Problem details: The result should be the full listing copied exactly, with no pictures in it.

Input material:
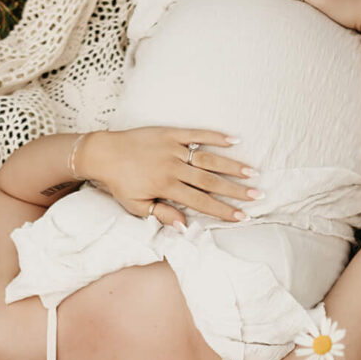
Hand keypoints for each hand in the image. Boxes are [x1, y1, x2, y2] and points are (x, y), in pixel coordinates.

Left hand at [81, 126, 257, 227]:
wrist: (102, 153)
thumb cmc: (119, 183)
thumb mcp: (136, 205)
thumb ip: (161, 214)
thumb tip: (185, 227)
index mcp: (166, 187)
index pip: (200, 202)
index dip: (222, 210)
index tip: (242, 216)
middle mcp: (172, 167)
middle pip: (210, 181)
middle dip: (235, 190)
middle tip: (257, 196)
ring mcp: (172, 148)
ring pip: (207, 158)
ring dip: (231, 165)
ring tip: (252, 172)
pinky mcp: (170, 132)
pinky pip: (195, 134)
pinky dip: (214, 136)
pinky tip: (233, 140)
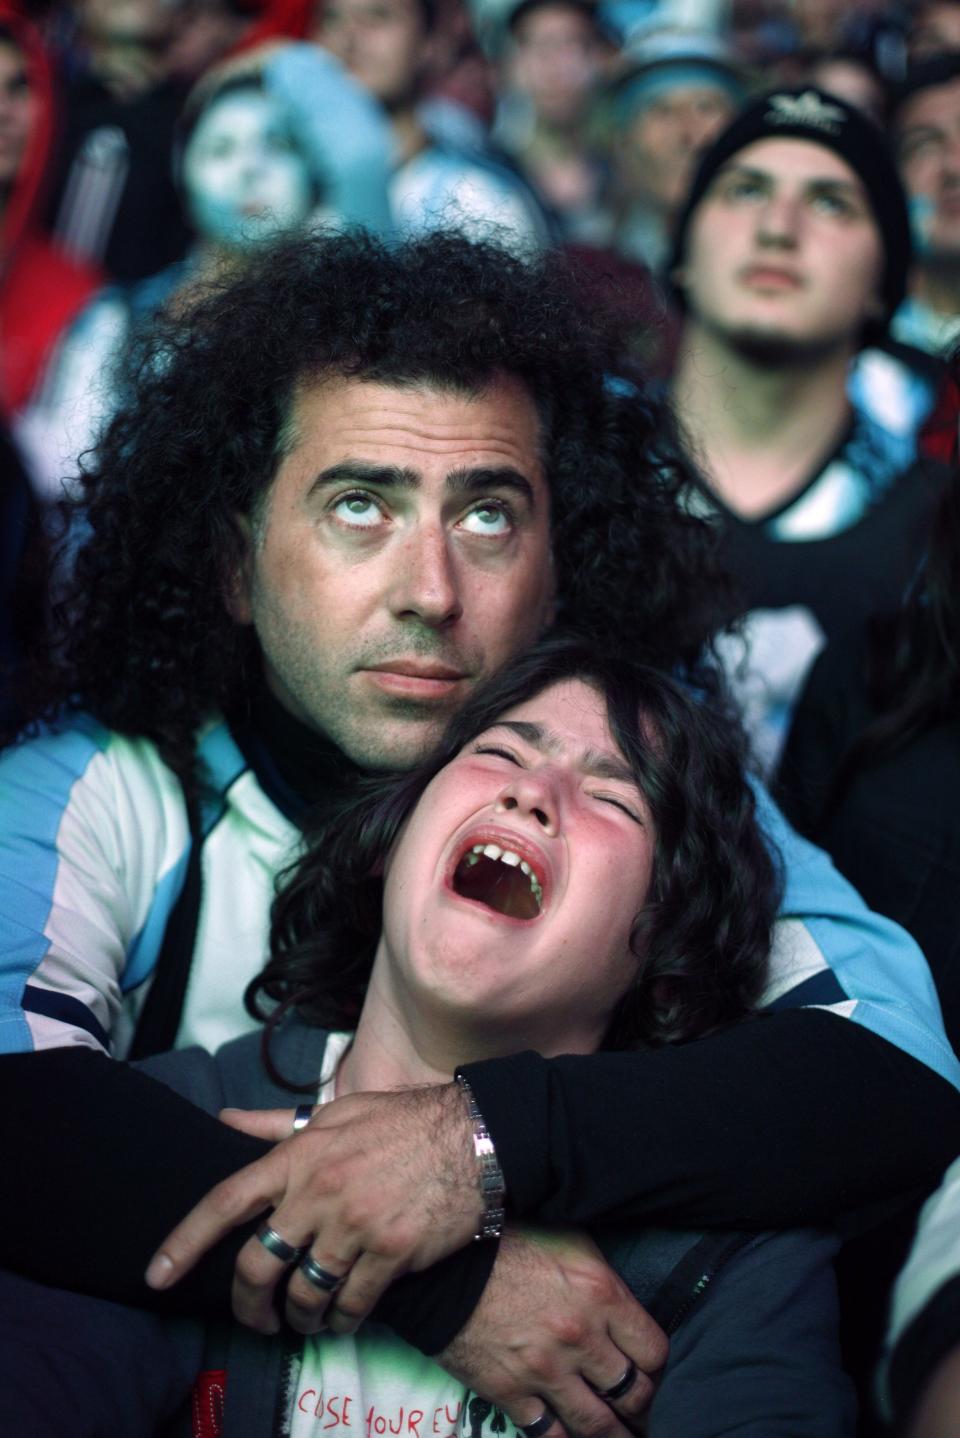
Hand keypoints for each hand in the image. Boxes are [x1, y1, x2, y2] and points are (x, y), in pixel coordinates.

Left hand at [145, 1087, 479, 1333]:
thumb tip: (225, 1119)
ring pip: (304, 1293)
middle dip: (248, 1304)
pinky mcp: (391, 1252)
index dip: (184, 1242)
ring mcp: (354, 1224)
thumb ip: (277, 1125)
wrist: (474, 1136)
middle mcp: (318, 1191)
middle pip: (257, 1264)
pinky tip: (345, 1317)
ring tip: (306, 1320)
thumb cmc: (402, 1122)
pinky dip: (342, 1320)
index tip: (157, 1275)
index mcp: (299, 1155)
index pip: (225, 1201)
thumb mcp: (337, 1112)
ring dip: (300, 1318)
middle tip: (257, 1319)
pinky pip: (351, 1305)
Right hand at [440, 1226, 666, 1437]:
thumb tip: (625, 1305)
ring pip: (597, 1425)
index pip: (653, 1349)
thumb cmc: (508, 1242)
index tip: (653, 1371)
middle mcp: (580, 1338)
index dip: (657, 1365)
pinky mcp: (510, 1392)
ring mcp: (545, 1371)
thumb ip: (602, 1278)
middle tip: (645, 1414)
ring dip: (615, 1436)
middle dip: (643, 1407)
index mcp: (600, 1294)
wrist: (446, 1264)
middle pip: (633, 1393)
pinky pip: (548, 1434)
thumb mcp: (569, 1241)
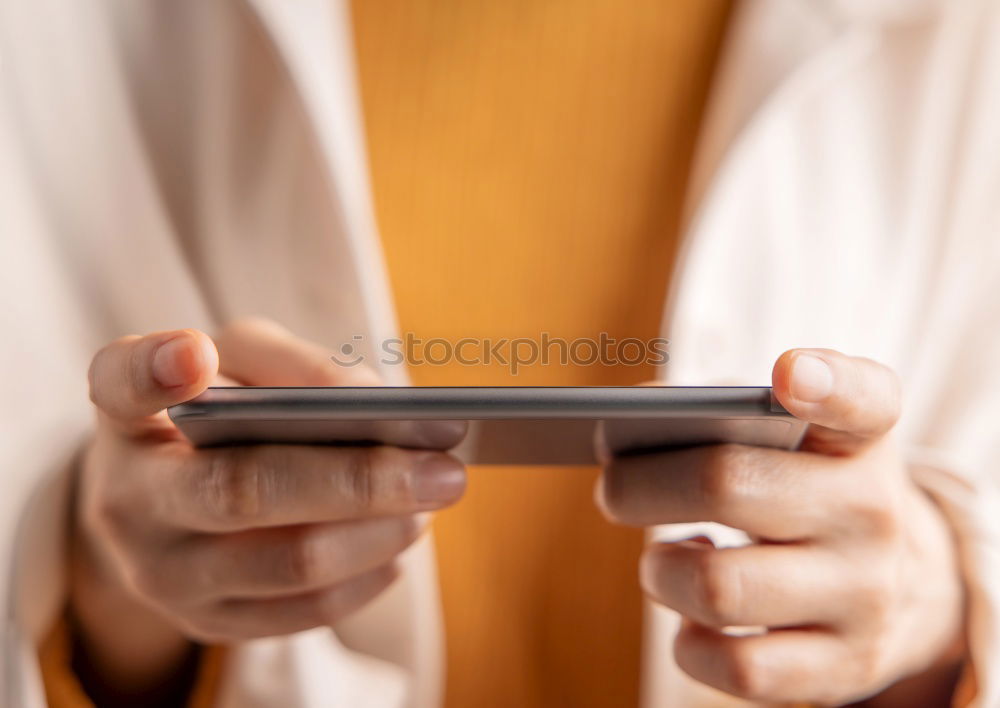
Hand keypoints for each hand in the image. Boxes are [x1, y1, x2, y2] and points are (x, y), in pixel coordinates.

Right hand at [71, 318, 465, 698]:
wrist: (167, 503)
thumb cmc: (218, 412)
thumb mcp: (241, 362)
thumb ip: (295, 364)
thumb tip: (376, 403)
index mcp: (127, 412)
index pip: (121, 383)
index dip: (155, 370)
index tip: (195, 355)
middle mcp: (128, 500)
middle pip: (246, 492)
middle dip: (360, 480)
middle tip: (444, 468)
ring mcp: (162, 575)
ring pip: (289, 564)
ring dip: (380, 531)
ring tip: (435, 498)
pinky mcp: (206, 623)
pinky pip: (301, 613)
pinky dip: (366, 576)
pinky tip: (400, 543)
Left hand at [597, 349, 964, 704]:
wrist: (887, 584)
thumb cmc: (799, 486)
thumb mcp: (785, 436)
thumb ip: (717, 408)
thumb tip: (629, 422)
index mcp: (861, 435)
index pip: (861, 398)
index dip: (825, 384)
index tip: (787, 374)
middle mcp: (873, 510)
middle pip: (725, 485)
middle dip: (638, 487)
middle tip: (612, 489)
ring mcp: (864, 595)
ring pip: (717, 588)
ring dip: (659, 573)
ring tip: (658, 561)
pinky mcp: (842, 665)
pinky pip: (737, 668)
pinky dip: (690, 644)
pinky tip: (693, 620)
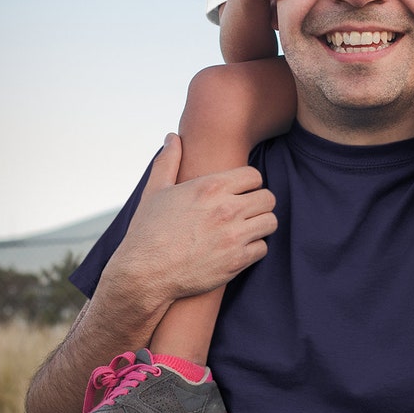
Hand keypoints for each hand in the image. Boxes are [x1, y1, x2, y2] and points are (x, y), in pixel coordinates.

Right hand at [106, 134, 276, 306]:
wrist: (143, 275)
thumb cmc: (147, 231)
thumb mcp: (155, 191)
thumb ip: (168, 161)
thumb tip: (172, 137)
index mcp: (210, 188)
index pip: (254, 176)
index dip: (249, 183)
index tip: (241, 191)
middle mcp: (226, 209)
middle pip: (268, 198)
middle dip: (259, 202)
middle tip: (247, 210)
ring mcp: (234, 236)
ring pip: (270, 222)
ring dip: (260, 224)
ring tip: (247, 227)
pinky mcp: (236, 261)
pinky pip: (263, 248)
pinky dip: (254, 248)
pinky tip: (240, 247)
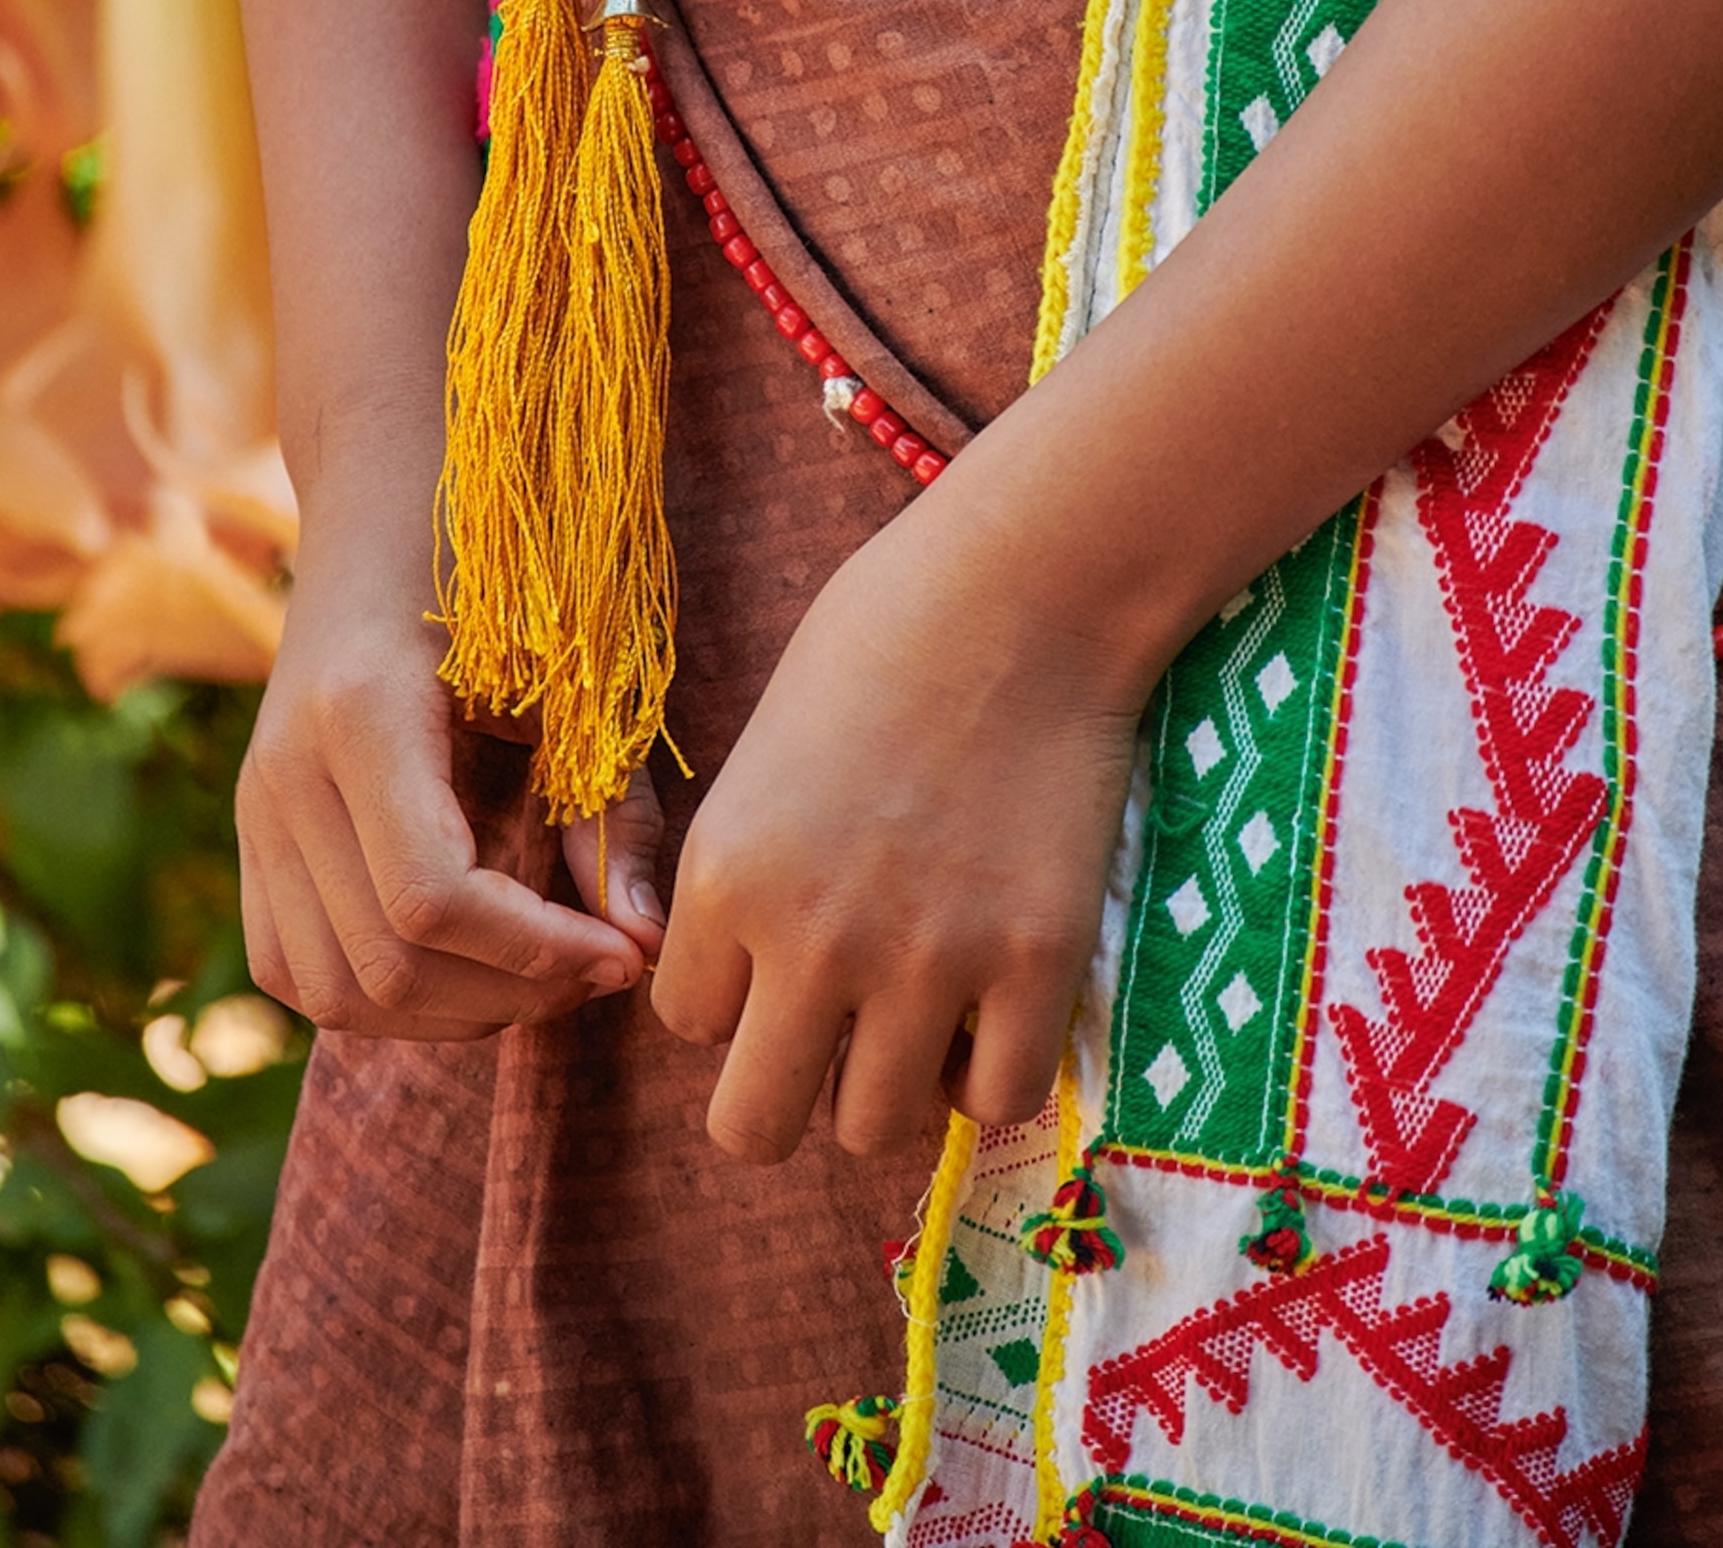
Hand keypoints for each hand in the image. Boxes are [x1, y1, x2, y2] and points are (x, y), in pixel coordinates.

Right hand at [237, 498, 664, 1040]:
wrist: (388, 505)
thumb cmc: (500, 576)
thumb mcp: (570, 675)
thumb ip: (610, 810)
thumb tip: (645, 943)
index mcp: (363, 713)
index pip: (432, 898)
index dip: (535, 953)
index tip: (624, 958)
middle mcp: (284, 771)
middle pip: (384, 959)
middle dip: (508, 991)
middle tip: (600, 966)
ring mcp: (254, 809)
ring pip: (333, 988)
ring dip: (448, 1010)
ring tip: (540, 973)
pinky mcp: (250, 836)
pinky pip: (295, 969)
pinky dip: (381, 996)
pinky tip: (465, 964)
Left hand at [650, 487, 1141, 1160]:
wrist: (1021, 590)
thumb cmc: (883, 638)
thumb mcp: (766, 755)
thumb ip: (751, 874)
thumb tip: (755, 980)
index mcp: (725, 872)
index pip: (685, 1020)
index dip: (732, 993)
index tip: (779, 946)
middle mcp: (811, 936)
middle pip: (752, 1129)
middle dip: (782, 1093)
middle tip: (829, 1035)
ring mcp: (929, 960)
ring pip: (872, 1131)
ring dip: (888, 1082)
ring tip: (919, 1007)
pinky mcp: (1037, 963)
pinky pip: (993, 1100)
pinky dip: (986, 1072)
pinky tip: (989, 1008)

Exercise result:
Hand keypoints for each hand in the image. Boxes are [x1, y1, x2, y2] and points are (x, y), in pixel coordinates.

Left hand at [81, 126, 257, 227]:
wrist: (102, 153)
thumb cmc: (119, 183)
thumb mcp: (136, 205)
thumb ip: (161, 214)
thumb tip: (185, 227)
index mcp: (166, 187)
index pip: (200, 202)
index dip: (222, 210)
index tip: (242, 216)
middle mcp: (172, 167)
middle pip: (210, 181)
middle dip: (235, 190)
middle tip: (257, 196)
ring mcp: (172, 148)
ring pip: (207, 158)
ring dip: (231, 165)
ring tip: (252, 172)
pinky mcp: (170, 132)
pinky pip: (195, 134)
pinky dip: (214, 136)
pinky tip: (233, 140)
Hand keypoints for each hand in the image. Boxes are [x1, y1, x2, y2] and points are (x, y), in pixel coordinates.

Left hand at [145, 1087, 479, 1333]:
thumb tip: (225, 1119)
ring pip: (304, 1293)
middle dip: (248, 1304)
pinky mcp: (391, 1252)
index dip: (184, 1242)
ring mcp: (354, 1224)
thumb ip: (277, 1125)
wrist: (474, 1136)
middle mcp: (318, 1191)
middle pip: (257, 1264)
pinky tip: (345, 1317)
ring tip: (306, 1320)
thumb cmc: (402, 1122)
pinky dip: (342, 1320)
index tip: (157, 1275)
index mcp: (299, 1155)
index pip: (225, 1201)
thumb mcp: (337, 1112)
ring dip: (300, 1318)
middle tip: (257, 1319)
pinky pip: (351, 1305)
Right hand at [440, 1226, 666, 1437]:
thumb tip: (625, 1305)
ring pip: (597, 1425)
index pip: (653, 1349)
thumb cmc: (508, 1242)
index tip: (653, 1371)
middle mcp: (580, 1338)
index dip: (657, 1365)
pinky mcp: (510, 1392)
ring mcp: (545, 1371)
thumb ip: (602, 1278)
middle tip: (645, 1414)
ring dip: (615, 1436)
middle dip: (643, 1407)
index mcp: (600, 1294)
wrist: (446, 1264)
middle pip: (633, 1393)
pinky pip: (548, 1434)
thumb mcp: (569, 1241)
Hand keypoints for each hand in the image. Boxes are [x1, y1, x2, y2] and points are (x, y), in pixel coordinates.

Right hand at [71, 318, 465, 698]:
wrist: (167, 503)
thumb cmc: (218, 412)
thumb mcp: (241, 362)
thumb ip: (295, 364)
thumb tip: (376, 403)
index mcp: (127, 412)
index pip: (121, 383)
index dip: (155, 370)
index tip: (195, 355)
middle mcp: (128, 500)
middle pip: (246, 492)
middle dip: (360, 480)
middle tip: (444, 468)
ring mcp: (162, 575)
ring pip: (289, 564)
ring dip: (380, 531)
ring tip: (435, 498)
pinky mcp: (206, 623)
pinky pip: (301, 613)
pinky dip: (366, 576)
pinky tip: (400, 543)
Left hand at [597, 349, 964, 704]:
wrist: (887, 584)
thumb cmc: (799, 486)
thumb mcp: (785, 436)
thumb ip: (717, 408)
thumb tip: (629, 422)
index mcp: (861, 435)
index pip: (861, 398)
index dip: (825, 384)
index tip: (787, 374)
middle mcp: (873, 510)
middle pip: (725, 485)
middle dip: (638, 487)
middle tip: (612, 489)
ring mcp: (864, 595)
ring pip: (717, 588)
ring dip: (659, 573)
ring tip: (658, 561)
pinky mcp: (842, 665)
pinky pip: (737, 668)
pinky dip: (690, 644)
pinky tip: (693, 620)
Hand keypoints for each hand in the image. Boxes are [x1, y1, x2, y2] and points are (x, y), in pixel coordinates.

Right hand at [106, 134, 276, 306]:
wrist: (143, 275)
thumb cmc: (147, 231)
thumb mcp: (155, 191)
thumb ip: (168, 161)
thumb tip: (172, 137)
index mcp: (210, 188)
index pip: (254, 176)
index dip: (249, 183)
index tip: (241, 191)
middle mcp: (226, 209)
middle pip: (268, 198)
middle dip: (259, 202)
middle tip: (247, 210)
ring mcp: (234, 236)
ring pip: (270, 222)
ring dip: (260, 224)
ring tip: (247, 227)
pinky mcp: (236, 261)
pinky pip: (263, 248)
pinky dip: (254, 248)
pinky tip: (240, 247)
Hand keypoints for each hand in the image. Boxes are [x1, y1, x2, y2] and points are (x, y), in pixel coordinates.

Right hand at [237, 498, 664, 1040]:
wrist: (388, 505)
thumb cmc: (500, 576)
thumb mcp: (570, 675)
thumb ip: (610, 810)
thumb tip: (645, 943)
index mcp: (363, 713)
index pip: (432, 898)
index dip: (535, 953)
index tip: (624, 958)
middle mcp: (284, 771)
middle pip: (384, 959)
middle dip: (508, 991)
middle tip: (600, 966)
ring mcp: (254, 809)
ring pip: (333, 988)
ring dip: (448, 1010)
ring tip: (540, 973)
pinky mcp: (250, 836)
pinky pip: (295, 969)
pinky dip: (381, 996)
pinky tip: (465, 964)
Left hand at [650, 487, 1141, 1160]:
wrist: (1021, 590)
thumb cmc: (883, 638)
thumb mcp: (766, 755)
thumb ip: (751, 874)
thumb tip: (755, 980)
index mcp: (725, 872)
index pip: (685, 1020)
index dip: (732, 993)
index tip: (779, 946)
middle mcp: (811, 936)
middle pip: (752, 1129)
middle dip: (782, 1093)
middle tip: (829, 1035)
ring mcp: (929, 960)
ring pip: (872, 1131)
ring dip: (888, 1082)
ring tip: (919, 1007)
pinky mcp: (1037, 963)
pinky pip: (993, 1100)
pinky dip: (986, 1072)
pinky tip: (989, 1008)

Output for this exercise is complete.